The Committee asserts that the WIC program can avoid turning people away from help by tapping previously unspent funds. Analysts do not believe there are resources in WIC sufficient to prevent substantial losses, especially with food inflation on the rise.
The Agriculture Appropriations Subcommittee also cut the Commodity Supplemental Food Program (CSFP), which provides emergency food packages primarily to low-income seniors. The program was cut $38 million below the current year funding. The House leadership had proposed a $20 million cut to CSFP for this year, estimated to cost 81,000 seniors their food packages. That cut was defeated, but is proposed in even more severe form for FY 2012.

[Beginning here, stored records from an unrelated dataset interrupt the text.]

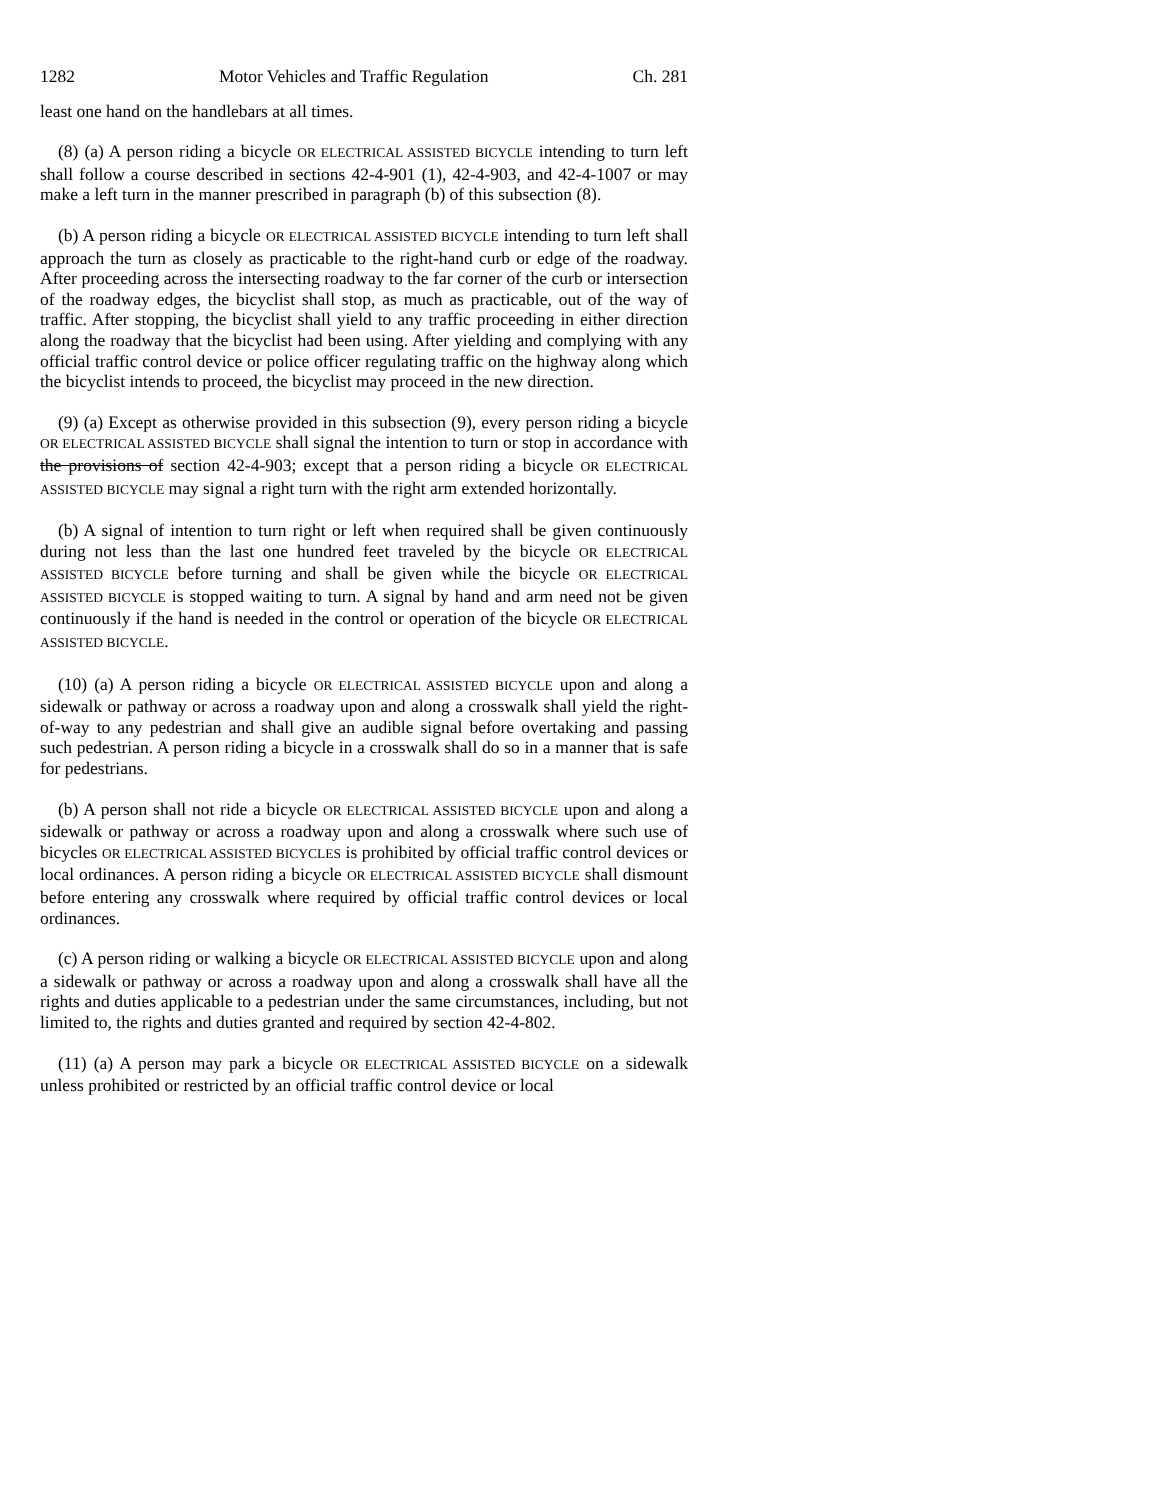1282 Motor Vehicles and Traffic Regulation Ch. 281
least one hand on the handlebars at all times.
(8) (a) A person riding a bicycle OR ELECTRICAL ASSISTED BICYCLE intending to turn left shall follow a course described in sections 42-4-901 (1), 42-4-903, and 42-4-1007 or may make a left turn in the manner prescribed in paragraph (b) of this subsection (8).
(b) A person riding a bicycle OR ELECTRICAL ASSISTED BICYCLE intending to turn left shall approach the turn as closely as practicable to the right-hand curb or edge of the roadway. After proceeding across the intersecting roadway to the far corner of the curb or intersection of the roadway edges, the bicyclist shall stop, as much as practicable, out of the way of traffic. After stopping, the bicyclist shall yield to any traffic proceeding in either direction along the roadway that the bicyclist had been using. After yielding and complying with any official traffic control device or police officer regulating traffic on the highway along which the bicyclist intends to proceed, the bicyclist may proceed in the new direction.
(9) (a) Except as otherwise provided in this subsection (9), every person riding a bicycle OR ELECTRICAL ASSISTED BICYCLE shall signal the intention to turn or stop in accordance with the provisions of section 42-4-903; except that a person riding a bicycle OR ELECTRICAL ASSISTED BICYCLE may signal a right turn with the right arm extended horizontally.
(b) A signal of intention to turn right or left when required shall be given continuously during not less than the last one hundred feet traveled by the bicycle OR ELECTRICAL ASSISTED BICYCLE before turning and shall be given while the bicycle OR ELECTRICAL ASSISTED BICYCLE is stopped waiting to turn. A signal by hand and arm need not be given continuously if the hand is needed in the control or operation of the bicycle OR ELECTRICAL ASSISTED BICYCLE.
(10) (a) A person riding a bicycle OR ELECTRICAL ASSISTED BICYCLE upon and along a sidewalk or pathway or across a roadway upon and along a crosswalk shall yield the right-of-way to any pedestrian and shall give an audible signal before overtaking and passing such pedestrian. A person riding a bicycle in a crosswalk shall do so in a manner that is safe for pedestrians.
(b) A person shall not ride a bicycle OR ELECTRICAL ASSISTED BICYCLE upon and along a sidewalk or pathway or across a roadway upon and along a crosswalk where such use of bicycles OR ELECTRICAL ASSISTED BICYCLES is prohibited by official traffic control devices or local ordinances. A person riding a bicycle OR ELECTRICAL ASSISTED BICYCLE shall dismount before entering any crosswalk where required by official traffic control devices or local ordinances.
(c) A person riding or walking a bicycle OR ELECTRICAL ASSISTED BICYCLE upon and along a sidewalk or pathway or across a roadway upon and along a crosswalk shall have all the rights and duties applicable to a pedestrian under the same circumstances, including, but not limited to, the rights and duties granted and required by section 42-4-802.
(11) (a) A person may park a bicycle OR ELECTRICAL ASSISTED BICYCLE on a sidewalk unless prohibited or restricted by an official traffic control device or local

The Emergency Food Assistance Program (TEFAP) is cut as well. TEFAP supplies about one-quarter of the food delivered to food pantries and other facilities around the country. Storage, distribution, and administrative funding are cut down to $37.5 million (about $12 million below this year’s level). The bill also makes a 20 percent cut in the “mandatory” side of TEFAP (direct funding of food for distribution that does not have to be annually appropriated), by capping the total at $200 million (down $51 million from current levels).
In addition, the Subcommittee apparently has rejected the President’s proposals to add $25 million for State Childhood Hunger Challenge Grants, $10 million for School Breakfast Expansion Grants, and $5 million for Hunger Free Communities Grants.
In the past, there has been bipartisan support for WIC and other nutrition programs, an agreement that ended with the commitment of the House leadership to seek massive domestic spending cuts.